Employers are likely well aware that pregnancy discrimination is prohibited by federal law (and, in most places, including New York, state and local law). And yet, pregnancy bias suits continue to be an issue for employers. In fact, a recent analysis shows that such filings show a rising trend, and have increased by almost double since 2015. The data further shows that retail employers were the hardest hit this year with 14 of the 54 cases filed being filed against retail employers. Just this last month alone, four more were filed against retail employers. The cases filed recently focus on an employer's failure to provide accommodations to pregnant employees. This focus was further highlighted by a multi-million dollar settlement finalized this month against one women's retailer for claims of systemic discrimination against pregnant employees and failing to accommodate such employees. The settlement also included change to policies, mandatory training and periodic reporting to the EEOC.

The Pregnancy Discrimination Act, at the federal level, requires that a pregnant employee be treated like any other employee who is temporarily disabled.

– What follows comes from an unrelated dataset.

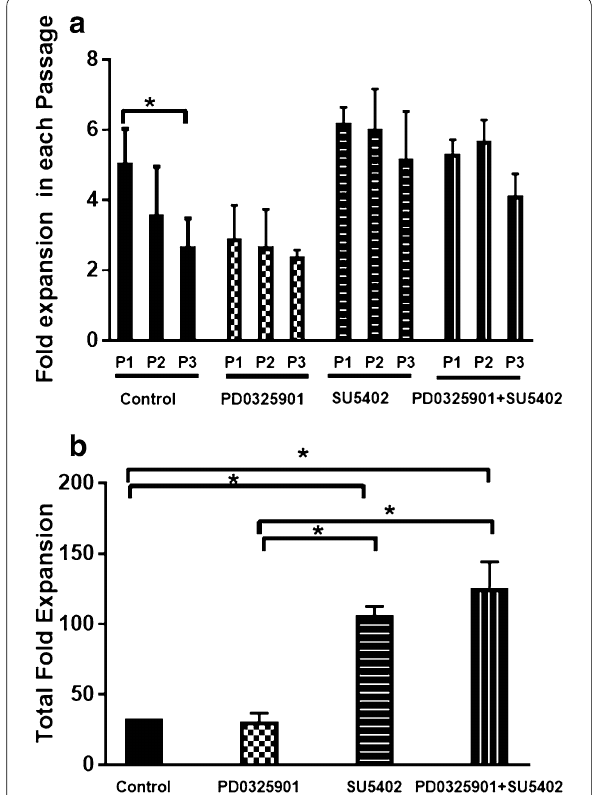
Fig. 1 Effect of FGFR inhibitors and MEK inhibitors on mESC proliferation. Cells were cultured with 1 uM PD0325901, 2 uM SU5402 or their combination. a Comparison of fold expansion in each passage. b Fold expansion of total cells after three passages. Error bars are standard deviations ( n 3). *Represents significant difference = ( P <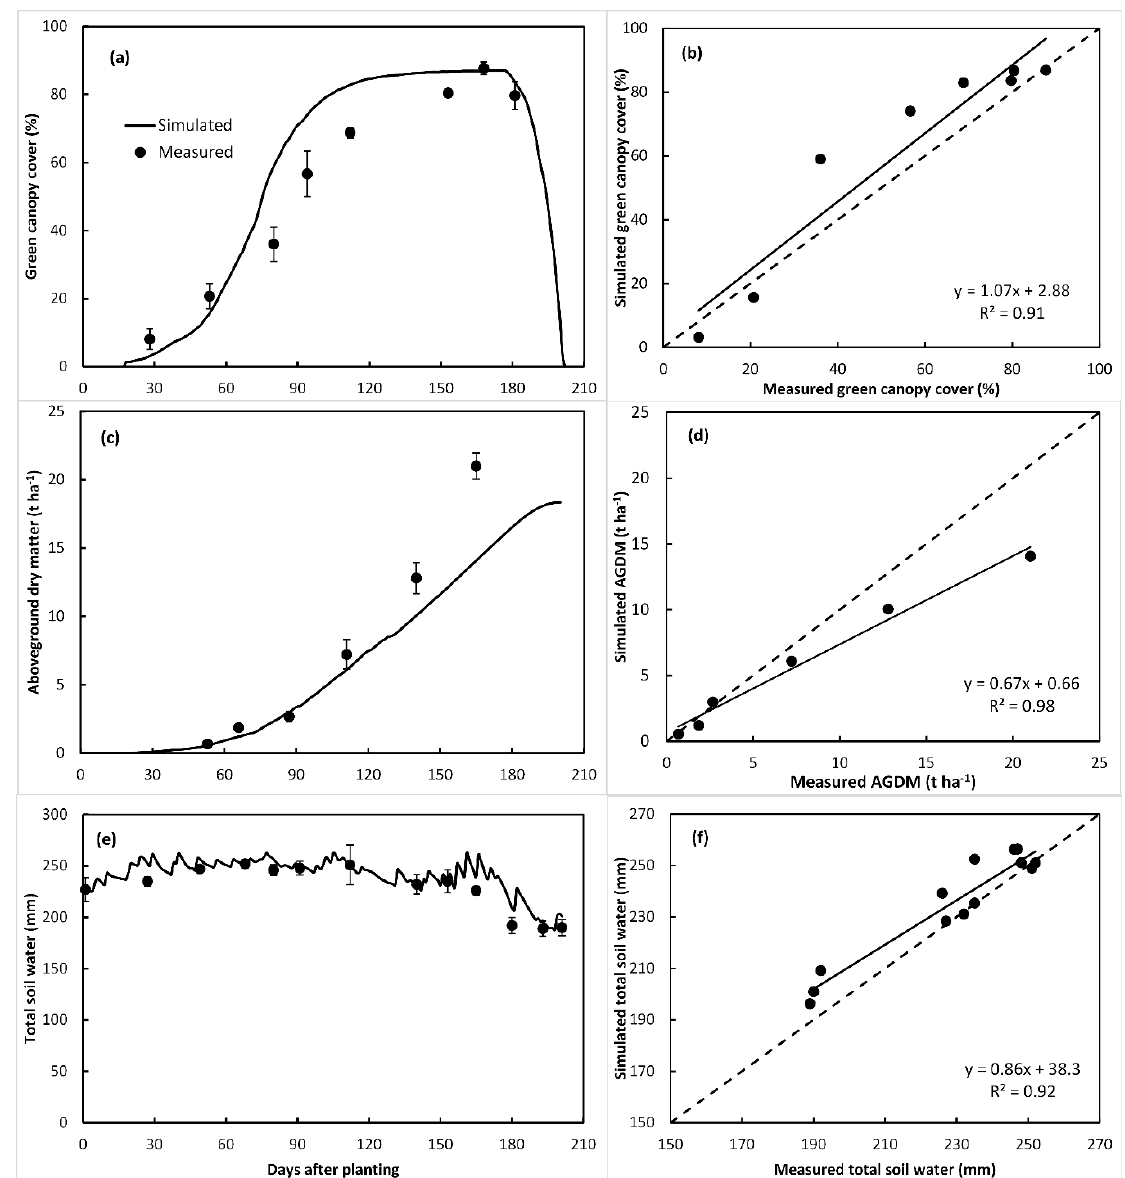
Figure 3. The evolution of measured and simulated values of crop canopy cover (CC), above-ground dry matter (AGDM), and total soil water (TSW) of 120 cm soil profile for the calibration treatment. Regression of measured data and simulated results and distribution of measured values about 1:1 line are also shown. ( a ) Measured and simulated CC during the growing season; ( b ) regression of measured and simulated CC; ( c ) measured and simulated AGDM during the growing season; ( d ) regression of measured and simulated AGDM; ( e ) measured and simulated TSW during the growing season; ( f ) regression of measured and simulated TSW. Table 4. AquaCrop calibration parameters and their respective values for faba bean (cv. Samira).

Having a robust policy is important, but it's toothless if staff is not properly trained on how to implement the policy. Managers must be trained to consider accommodations for pregnant employees. This is especially true for employees (like those in retail or hospitality) who do more manual labor (e.g., lifting boxes, working on their feet, pulling or pushing heavy objects, etc.). Accommodations to consider are things like an alternative assignment, light duty, more frequent breaks, lifting restrictions, a stool or chair rather than requiring constant standing, or even a disability leave. Notably, under New York law, pregnancy-related conditions are to be treated as disabilities, but there is no requirement that a pregnancy-related condition meet a definition of a "disability" in order for an employer to be required to accommodate. For instance, if an employee has a more frequent need to use the restroom while pregnant, she is not required to show that she has a disability that so causes more frequent use of the restroom in order for the employer to be required to provide more frequent breaks.

Just because a normal non-pregnant employee would not be granted these privileges, does not mean that they are not proper accommodations for someone who is pregnant, and like all accommodations, the employer and employee should engage in the interactive process in order to determine the best accommodation for each employee.

Employers should use these recent cases as reminders for them to reevaluate their policies, training, and practice and ensure that pregnant employees are being properly accommodated.